Nein, das sind nur Bilder die auf dem internen Speicher gespeichert sind, prinzipiell ist das schlecht da viele Anwendungen die Bilder auch auf der SD-Karte speichern. (Du möchtest wahrscheinlich nicht nur INTERNAL_ sondern auch EXTERNAL_STORAGE bilder haben.)

In deinem Fall musst du trotzdem du die Bilder mit ADB auf's Gerät pushen.


----------



## Warrior7777 (19. Feb 2012)

ADB=? Sorry ich weiss nicht wie das geht. Ich dachte, man könnte die Bilder per File-Explorer uploaden. Dafür bräuchte ich aber den Pfad.


----------



## schlingel (21. Feb 2012)

Guckst du hier: Does Java pass by reference or value?

Kurz gesagt: Bei Methoden-Parametern wird kopiert.


----------



## Warrior7777 (24. Feb 2012)

Ok vielen Dank!  Die Probleme hören einfach nicht auf... *seufz* Gibt es einen Weg, ein Drawable mit einer Bitmap zu vergleichen?


----------



## schlingel (24. Feb 2012)

Ui je ...

Was genau möchtest du den vergleichen, ob es das selbe Bild ist? Das funktioniert sicher, aber du wirst dein Drawable zu einem Bitmap umwandeln müssen und dann bitweise vergleichen ... unschöne und speicherintensive Lösung.

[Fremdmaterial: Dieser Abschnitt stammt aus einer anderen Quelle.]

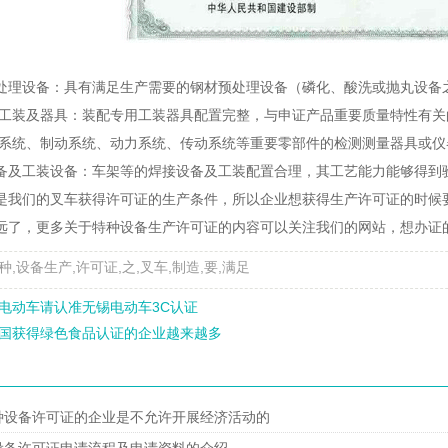
处理设备：具有满足生产需要的钢材预处理设备（磷化、酸洗或抛丸设备
专用工装及器具：装配专用工装器具配置完整，与申证产品重要质量特性有
转向系统、制动系统、动力系统、传动系统等重要零部件的检测测量器具或仪
备及工装设备：车架等的焊接设备及工装配置合理，其工艺能力能够得到
是我们的叉车获得许可证的生产条件，所以企业想获得
生产许可证
的时候
远了，更多关于特种设备
生产许可证
的内容可以关注我们的网站，想办证
,设备生产,许可证,之,叉车,制造,要,满足
电动车请认准无锡电动车3C认证
国获得绿色食品认证的企业越来越多
种设备许可证的企业是不允许开展经济活动的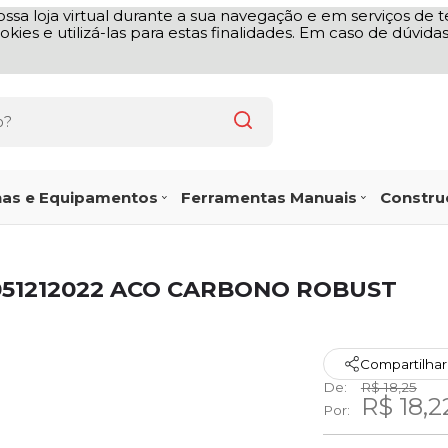
ssa loja virtual durante a sua navegação e em serviços de te
okies e utilizá-las para estas finalidades. Em caso de dúvid
as e Equipamentos
Ferramentas Manuais
Construç
051212022 ACO CARBONO ROBUST
Compartilhar
De:
R$ 18,25
R$ 18,2
Por: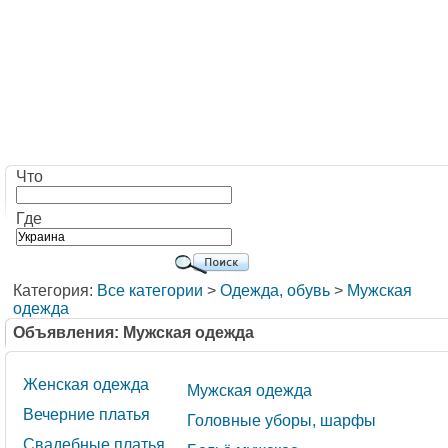
Что
Где
Категория:
Все категории
>
Одежда, обувь
>
Мужская
одежда
Объявления: Мужская одежда
Женская одежда
Мужская одежда
Вечерние платья
Головные уборы, шарфы
Свадебные платья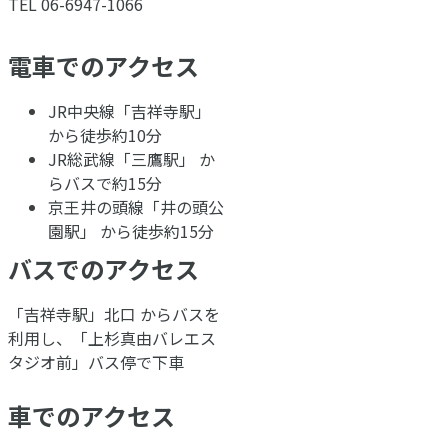
TEL 06-6947-1066
電車でのアクセス
JR中央線「吉祥寺駅」
から徒歩約10分
JR総武線「三鷹駅」 か
らバスで約15分
京王井の頭線「井の頭公
園駅」 から徒歩約15分
バスでのアクセス
「吉祥寺駅」北口 からバスを
利用し、「上杉真由バレエス
タジオ前」バス停で下車
車でのアクセス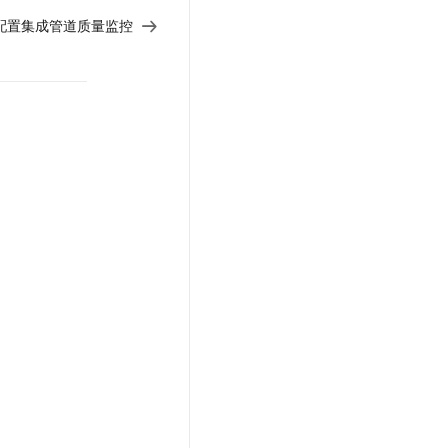
配置集成管道质量监控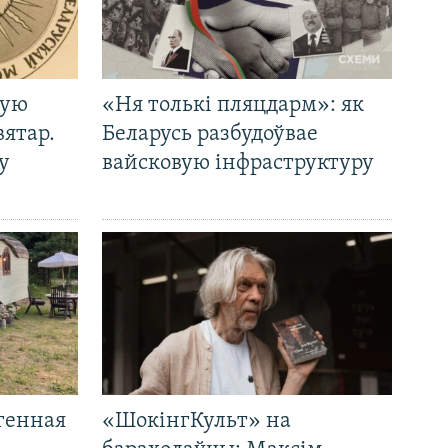
кую
«Ня толькі пляцдарм»: як
вятар.
Беларусь разбудоўвае
у
вайсковую інфраструктуру
генная
«ШокінгКульт» на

Was genau möchtest du denn erreichen?

PS: Der obige Link war eigentlich für den anderen Thread gedacht wo du nachgefragt hast, warum bei deiner Liste die Elemente nicht entfernt werden. Hm, wie ist mir das passiert ???:L


----------



## Warrior7777 (24. Feb 2012)

Ich konnte mein Problem anders lösen. Leider kann ich meine App noch nicht testen, weil ich das mit ADB nicht verstanden hab, also das mit dem Bildupload auf den Emulator. Ich wäre wirklich sehr froh um die Erklärung!


----------